▶ What to work on: For the data below, please report each line where the word "going" is found.

══ Provided records

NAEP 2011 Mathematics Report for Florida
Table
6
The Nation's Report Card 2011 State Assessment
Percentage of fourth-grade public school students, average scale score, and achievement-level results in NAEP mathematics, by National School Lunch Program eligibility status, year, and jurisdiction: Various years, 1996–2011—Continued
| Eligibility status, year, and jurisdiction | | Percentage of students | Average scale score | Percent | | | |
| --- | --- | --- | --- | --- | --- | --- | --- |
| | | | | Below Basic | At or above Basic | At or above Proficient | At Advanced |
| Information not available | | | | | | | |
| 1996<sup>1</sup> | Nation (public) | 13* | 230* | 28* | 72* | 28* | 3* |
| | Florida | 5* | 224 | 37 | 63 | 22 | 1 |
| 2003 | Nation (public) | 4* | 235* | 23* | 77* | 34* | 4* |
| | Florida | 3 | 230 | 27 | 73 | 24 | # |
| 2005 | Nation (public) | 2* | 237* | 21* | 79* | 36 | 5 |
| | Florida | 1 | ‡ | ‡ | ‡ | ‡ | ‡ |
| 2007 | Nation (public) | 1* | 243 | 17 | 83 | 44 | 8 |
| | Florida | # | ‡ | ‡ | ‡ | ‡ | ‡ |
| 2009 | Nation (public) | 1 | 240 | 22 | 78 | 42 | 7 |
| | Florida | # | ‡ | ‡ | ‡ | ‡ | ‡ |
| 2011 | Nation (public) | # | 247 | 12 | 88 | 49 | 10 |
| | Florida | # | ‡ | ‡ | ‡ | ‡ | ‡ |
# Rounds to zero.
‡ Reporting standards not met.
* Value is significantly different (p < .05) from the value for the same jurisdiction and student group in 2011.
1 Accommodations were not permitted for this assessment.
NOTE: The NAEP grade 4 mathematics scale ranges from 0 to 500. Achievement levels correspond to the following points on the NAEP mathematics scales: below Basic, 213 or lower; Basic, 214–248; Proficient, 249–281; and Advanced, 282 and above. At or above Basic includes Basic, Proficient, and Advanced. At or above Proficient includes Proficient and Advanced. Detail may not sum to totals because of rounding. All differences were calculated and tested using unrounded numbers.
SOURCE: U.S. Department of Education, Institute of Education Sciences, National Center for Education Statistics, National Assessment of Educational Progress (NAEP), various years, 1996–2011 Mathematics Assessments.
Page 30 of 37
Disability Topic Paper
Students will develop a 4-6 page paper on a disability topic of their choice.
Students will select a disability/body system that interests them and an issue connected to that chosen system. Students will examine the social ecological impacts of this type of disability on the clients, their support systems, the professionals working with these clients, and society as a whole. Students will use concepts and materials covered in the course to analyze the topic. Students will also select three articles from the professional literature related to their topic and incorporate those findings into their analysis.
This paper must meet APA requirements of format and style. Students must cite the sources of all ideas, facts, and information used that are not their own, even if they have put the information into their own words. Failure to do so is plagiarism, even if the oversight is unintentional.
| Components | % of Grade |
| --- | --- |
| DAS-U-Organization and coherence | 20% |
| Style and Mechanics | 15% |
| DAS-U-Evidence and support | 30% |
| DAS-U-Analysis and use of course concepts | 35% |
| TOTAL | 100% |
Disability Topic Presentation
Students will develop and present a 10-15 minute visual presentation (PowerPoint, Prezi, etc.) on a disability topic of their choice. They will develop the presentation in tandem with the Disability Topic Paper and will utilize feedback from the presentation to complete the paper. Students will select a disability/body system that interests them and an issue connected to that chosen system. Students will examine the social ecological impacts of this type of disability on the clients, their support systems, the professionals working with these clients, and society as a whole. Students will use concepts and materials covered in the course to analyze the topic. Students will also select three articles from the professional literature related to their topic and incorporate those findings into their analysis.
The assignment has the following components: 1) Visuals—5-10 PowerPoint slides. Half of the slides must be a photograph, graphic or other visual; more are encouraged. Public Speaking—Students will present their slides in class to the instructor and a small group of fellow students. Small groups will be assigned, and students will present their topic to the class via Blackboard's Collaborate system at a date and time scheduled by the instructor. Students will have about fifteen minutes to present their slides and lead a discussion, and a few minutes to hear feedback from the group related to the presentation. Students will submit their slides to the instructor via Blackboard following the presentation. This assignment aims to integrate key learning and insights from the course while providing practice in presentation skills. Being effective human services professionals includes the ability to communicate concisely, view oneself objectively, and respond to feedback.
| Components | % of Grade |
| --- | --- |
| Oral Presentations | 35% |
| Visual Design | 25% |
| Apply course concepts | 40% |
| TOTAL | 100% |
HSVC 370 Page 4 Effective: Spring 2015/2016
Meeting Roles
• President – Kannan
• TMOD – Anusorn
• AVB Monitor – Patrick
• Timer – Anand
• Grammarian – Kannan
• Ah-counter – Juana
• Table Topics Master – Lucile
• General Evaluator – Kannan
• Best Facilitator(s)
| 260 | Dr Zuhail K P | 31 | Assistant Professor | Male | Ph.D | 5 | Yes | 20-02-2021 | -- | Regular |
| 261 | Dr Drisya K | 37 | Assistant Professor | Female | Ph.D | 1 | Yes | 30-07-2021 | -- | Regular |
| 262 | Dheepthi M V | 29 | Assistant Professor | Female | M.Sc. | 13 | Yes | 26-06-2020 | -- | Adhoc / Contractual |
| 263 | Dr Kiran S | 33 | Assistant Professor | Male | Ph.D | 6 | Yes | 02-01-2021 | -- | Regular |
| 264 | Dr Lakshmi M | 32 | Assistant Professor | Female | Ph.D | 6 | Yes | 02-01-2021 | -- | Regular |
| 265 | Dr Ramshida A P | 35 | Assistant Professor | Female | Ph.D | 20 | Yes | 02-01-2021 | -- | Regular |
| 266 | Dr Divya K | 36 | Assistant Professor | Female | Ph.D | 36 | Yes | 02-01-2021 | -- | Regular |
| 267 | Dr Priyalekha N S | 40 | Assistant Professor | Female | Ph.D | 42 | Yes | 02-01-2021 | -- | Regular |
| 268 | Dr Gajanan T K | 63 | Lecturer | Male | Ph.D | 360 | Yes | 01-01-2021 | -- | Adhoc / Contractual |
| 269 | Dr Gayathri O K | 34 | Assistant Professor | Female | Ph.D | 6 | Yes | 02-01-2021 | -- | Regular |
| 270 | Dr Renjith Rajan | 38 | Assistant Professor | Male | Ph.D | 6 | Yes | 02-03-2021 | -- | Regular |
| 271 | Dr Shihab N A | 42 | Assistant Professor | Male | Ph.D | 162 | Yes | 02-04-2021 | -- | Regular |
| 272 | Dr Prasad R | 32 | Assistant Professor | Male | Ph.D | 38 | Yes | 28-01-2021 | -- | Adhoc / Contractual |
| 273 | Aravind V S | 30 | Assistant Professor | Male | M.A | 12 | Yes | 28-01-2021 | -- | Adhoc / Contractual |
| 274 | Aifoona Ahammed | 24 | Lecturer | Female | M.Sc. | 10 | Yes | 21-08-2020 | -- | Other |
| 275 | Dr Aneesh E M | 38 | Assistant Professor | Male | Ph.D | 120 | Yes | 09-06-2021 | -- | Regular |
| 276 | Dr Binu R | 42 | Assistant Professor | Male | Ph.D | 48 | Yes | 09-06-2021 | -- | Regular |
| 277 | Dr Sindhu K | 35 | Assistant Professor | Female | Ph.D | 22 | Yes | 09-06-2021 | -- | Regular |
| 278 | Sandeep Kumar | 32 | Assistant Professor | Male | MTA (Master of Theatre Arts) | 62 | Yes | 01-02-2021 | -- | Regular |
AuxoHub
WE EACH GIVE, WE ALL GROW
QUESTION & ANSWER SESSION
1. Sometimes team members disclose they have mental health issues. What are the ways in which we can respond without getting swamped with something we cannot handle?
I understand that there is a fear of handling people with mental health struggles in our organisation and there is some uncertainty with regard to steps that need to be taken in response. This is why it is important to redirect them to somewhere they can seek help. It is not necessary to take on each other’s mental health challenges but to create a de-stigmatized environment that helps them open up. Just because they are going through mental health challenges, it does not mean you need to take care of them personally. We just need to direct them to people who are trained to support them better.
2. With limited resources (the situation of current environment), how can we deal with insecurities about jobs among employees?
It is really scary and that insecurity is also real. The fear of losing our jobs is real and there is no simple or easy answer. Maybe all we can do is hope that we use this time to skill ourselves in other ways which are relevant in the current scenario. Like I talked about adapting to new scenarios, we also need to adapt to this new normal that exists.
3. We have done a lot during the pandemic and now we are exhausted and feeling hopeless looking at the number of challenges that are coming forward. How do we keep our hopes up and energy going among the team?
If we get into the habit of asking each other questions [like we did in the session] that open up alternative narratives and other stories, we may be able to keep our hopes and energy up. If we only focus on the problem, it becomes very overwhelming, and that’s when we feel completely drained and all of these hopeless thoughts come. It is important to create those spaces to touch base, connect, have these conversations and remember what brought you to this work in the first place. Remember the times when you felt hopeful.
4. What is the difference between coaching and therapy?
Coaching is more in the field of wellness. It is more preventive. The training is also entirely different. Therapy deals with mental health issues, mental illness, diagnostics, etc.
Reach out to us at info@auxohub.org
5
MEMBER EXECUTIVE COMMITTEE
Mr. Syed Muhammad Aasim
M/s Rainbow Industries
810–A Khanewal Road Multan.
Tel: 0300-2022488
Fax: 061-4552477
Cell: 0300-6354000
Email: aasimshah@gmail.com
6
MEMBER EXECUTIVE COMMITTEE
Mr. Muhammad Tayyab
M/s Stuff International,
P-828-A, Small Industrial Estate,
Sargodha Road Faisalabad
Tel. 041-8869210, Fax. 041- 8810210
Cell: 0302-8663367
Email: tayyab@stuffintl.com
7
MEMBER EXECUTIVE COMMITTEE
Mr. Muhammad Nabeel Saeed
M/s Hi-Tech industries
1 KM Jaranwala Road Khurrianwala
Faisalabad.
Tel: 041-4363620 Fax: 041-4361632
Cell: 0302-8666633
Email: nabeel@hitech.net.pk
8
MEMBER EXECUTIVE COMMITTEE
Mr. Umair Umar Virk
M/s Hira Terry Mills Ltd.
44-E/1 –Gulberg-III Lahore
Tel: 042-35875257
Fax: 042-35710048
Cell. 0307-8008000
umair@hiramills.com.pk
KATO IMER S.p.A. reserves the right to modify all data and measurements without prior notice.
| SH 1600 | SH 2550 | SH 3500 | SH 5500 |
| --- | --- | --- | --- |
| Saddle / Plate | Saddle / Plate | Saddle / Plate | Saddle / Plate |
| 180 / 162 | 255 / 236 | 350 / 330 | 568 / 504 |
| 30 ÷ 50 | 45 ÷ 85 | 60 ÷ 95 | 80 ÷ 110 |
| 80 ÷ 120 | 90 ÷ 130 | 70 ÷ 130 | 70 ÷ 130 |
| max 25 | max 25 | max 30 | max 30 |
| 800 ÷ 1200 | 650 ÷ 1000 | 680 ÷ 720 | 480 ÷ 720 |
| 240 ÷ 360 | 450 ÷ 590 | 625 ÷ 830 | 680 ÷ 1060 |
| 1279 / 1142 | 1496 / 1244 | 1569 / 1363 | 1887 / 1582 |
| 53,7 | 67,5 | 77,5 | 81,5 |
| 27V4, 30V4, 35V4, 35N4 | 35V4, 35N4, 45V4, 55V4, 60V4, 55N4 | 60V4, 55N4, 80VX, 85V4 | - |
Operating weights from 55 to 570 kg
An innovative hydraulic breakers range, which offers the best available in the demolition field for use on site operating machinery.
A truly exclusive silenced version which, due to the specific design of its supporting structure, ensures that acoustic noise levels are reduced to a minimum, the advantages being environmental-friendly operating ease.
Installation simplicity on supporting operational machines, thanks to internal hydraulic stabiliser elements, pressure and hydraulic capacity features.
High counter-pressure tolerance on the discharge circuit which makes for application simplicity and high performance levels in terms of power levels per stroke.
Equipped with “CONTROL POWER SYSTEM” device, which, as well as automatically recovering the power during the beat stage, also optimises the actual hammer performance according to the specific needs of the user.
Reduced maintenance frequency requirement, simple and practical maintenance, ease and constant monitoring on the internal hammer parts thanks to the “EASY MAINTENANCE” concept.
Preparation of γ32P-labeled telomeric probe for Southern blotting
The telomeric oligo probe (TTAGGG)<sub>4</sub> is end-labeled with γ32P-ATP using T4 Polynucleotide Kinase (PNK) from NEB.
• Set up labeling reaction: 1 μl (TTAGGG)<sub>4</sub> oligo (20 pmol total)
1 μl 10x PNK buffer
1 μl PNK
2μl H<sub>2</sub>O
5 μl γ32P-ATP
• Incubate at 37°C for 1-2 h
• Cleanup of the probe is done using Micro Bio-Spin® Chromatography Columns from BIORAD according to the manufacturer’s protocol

════

▶ Written solution:
I understand that there is a fear of handling people with mental health struggles in our organisation and there is some uncertainty with regard to steps that need to be taken in response. This is why it is important to redirect them to somewhere they can seek help. It is not necessary to take on each other’s mental health challenges but to create a de-stigmatized environment that helps them open up. Just because they are going through mental health challenges, it does not mean you need to take care of them personally. We just need to direct them to people who are trained to support them better.
3. We have done a lot during the pandemic and now we are exhausted and feeling hopeless looking at the number of challenges that are coming forward. How do we keep our hopes up and energy going among the team?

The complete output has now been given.